## Problem to work on
Transcribe the records in full; omit images.

[Given entries — start]

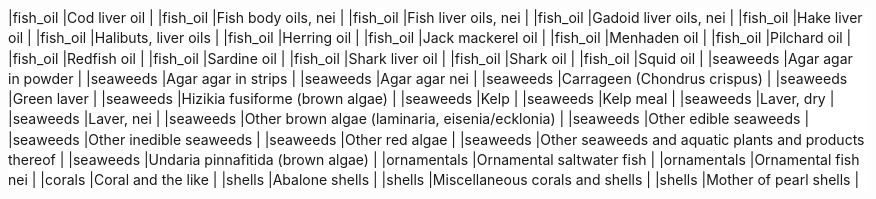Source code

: |fish_oil    |Cod liver oil                                          |
|fish_oil    |Fish body oils, nei                                    |
|fish_oil    |Fish liver oils, nei                                   |
|fish_oil    |Gadoid liver oils, nei                                 |
|fish_oil    |Hake liver oil                                         |
|fish_oil    |Halibuts, liver oils                                   |
|fish_oil    |Herring oil                                            |
|fish_oil    |Jack mackerel oil                                      |
|fish_oil    |Menhaden oil                                           |
|fish_oil    |Pilchard oil                                           |
|fish_oil    |Redfish oil                                            |
|fish_oil    |Sardine oil                                            |
|fish_oil    |Shark liver oil                                        |
|fish_oil    |Shark oil                                              |
|fish_oil    |Squid oil                                              |
|seaweeds    |Agar agar in powder                                    |
|seaweeds    |Agar agar in strips                                    |
|seaweeds    |Agar agar nei                                          |
|seaweeds    |Carrageen (Chondrus crispus)                           |
|seaweeds    |Green laver                                            |
|seaweeds    |Hizikia fusiforme (brown algae)                        |
|seaweeds    |Kelp                                                   |
|seaweeds    |Kelp meal                                              |
|seaweeds    |Laver, dry                                             |
|seaweeds    |Laver, nei                                             |
|seaweeds    |Other brown algae (laminaria, eisenia/ecklonia)        |
|seaweeds    |Other edible seaweeds                                  |
|seaweeds    |Other inedible seaweeds                                |
|seaweeds    |Other red algae                                        |
|seaweeds    |Other seaweeds and aquatic plants and products thereof |
|seaweeds    |Undaria pinnafitida (brown algae)                      |
|ornamentals |Ornamental saltwater fish                              |
|ornamentals |Ornamental fish nei                                    |
|corals      |Coral and the like                                     |
|shells      |Abalone shells                                         |
|shells      |Miscellaneous corals and shells                        |
|shells      |Mother of pearl shells                                 |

[Given entries — finish]

## Result of this task
Source code

: |fish_oil    |Cod liver oil                                          |
|fish_oil    |Fish body oils, nei                                    |
|fish_oil    |Fish liver oils, nei                                   |
|fish_oil    |Gadoid liver oils, nei                                 |
|fish_oil    |Hake liver oil                                         |
|fish_oil    |Halibuts, liver oils                                   |
|fish_oil    |Herring oil                                            |
|fish_oil    |Jack mackerel oil                                      |
|fish_oil    |Menhaden oil                                           |
|fish_oil    |Pilchard oil                                           |
|fish_oil    |Redfish oil                                            |
|fish_oil    |Sardine oil                                            |
|fish_oil    |Shark liver oil                                        |
|fish_oil    |Shark oil                                              |
|fish_oil    |Squid oil                                              |
|seaweeds    |Agar agar in powder                                    |
|seaweeds    |Agar agar in strips                                    |
|seaweeds    |Agar agar nei                                          |
|seaweeds    |Carrageen (Chondrus crispus)                           |
|seaweeds    |Green laver                                            |
|seaweeds    |Hizikia fusiforme (brown algae)                        |
|seaweeds    |Kelp                                                   |
|seaweeds    |Kelp meal                                              |
|seaweeds    |Laver, dry                                             |
|seaweeds    |Laver, nei                                             |
|seaweeds    |Other brown algae (laminaria, eisenia/ecklonia)        |
|seaweeds    |Other edible seaweeds                                  |
|seaweeds    |Other inedible seaweeds                                |
|seaweeds    |Other red algae                                        |
|seaweeds    |Other seaweeds and aquatic plants and products thereof |
|seaweeds    |Undaria pinnafitida (brown algae)                      |
|ornamentals |Ornamental saltwater fish                              |
|ornamentals |Ornamental fish nei                                    |
|corals      |Coral and the like                                     |
|shells      |Abalone shells                                         |
|shells      |Miscellaneous corals and shells                        |
|shells      |Mother of pearl shells                                 |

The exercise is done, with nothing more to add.